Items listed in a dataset
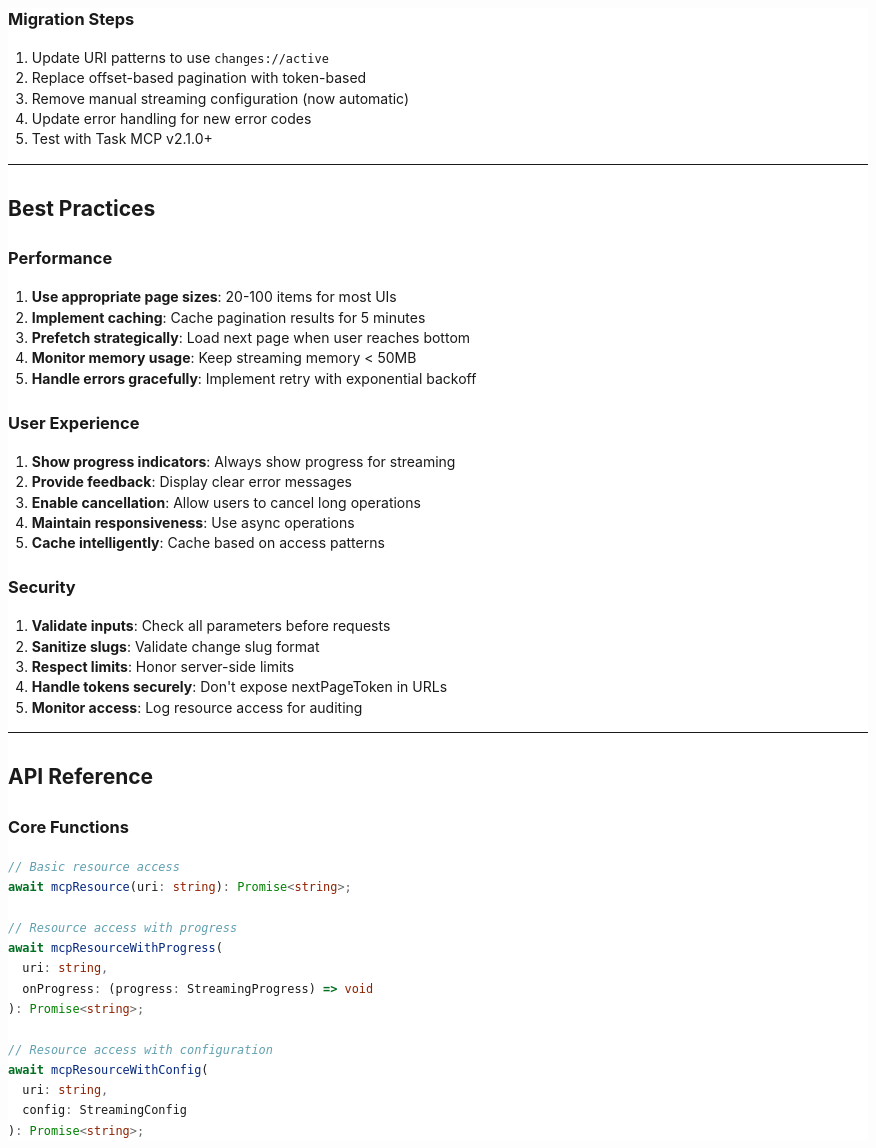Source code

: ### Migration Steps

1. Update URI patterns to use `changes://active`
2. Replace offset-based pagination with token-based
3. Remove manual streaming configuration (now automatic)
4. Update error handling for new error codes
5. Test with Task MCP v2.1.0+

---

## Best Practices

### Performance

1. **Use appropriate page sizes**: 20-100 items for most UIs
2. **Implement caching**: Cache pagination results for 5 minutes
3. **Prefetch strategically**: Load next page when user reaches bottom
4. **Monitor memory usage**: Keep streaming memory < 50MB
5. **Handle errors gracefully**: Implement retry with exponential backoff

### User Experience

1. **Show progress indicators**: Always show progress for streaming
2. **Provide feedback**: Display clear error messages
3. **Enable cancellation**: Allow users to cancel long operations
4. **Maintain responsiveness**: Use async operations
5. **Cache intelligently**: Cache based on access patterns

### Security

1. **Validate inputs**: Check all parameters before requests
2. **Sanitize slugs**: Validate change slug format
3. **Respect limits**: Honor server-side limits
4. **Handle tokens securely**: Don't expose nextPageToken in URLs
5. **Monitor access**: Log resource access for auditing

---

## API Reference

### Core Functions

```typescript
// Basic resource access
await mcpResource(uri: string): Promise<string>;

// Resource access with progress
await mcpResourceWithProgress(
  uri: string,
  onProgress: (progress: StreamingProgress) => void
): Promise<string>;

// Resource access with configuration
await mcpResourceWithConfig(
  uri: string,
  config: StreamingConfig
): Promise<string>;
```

--

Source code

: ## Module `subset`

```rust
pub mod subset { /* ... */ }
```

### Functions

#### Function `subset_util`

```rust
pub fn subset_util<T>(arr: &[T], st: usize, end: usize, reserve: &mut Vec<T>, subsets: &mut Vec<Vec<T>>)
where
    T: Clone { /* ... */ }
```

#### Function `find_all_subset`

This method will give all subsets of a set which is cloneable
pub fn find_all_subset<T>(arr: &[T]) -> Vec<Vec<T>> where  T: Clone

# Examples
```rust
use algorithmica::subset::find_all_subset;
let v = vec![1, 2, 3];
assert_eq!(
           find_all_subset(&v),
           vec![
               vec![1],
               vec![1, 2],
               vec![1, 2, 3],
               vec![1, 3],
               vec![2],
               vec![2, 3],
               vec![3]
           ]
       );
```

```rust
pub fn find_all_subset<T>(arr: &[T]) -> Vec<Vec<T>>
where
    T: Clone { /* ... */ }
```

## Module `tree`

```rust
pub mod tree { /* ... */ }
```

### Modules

■ What the exercise asks: Using the records above, filter out every line that lacks the string "await" and copy the rest.

■ Exercise output:
await mcpResource(uri: string): Promise<string>;
await mcpResourceWithProgress(
await mcpResourceWithConfig(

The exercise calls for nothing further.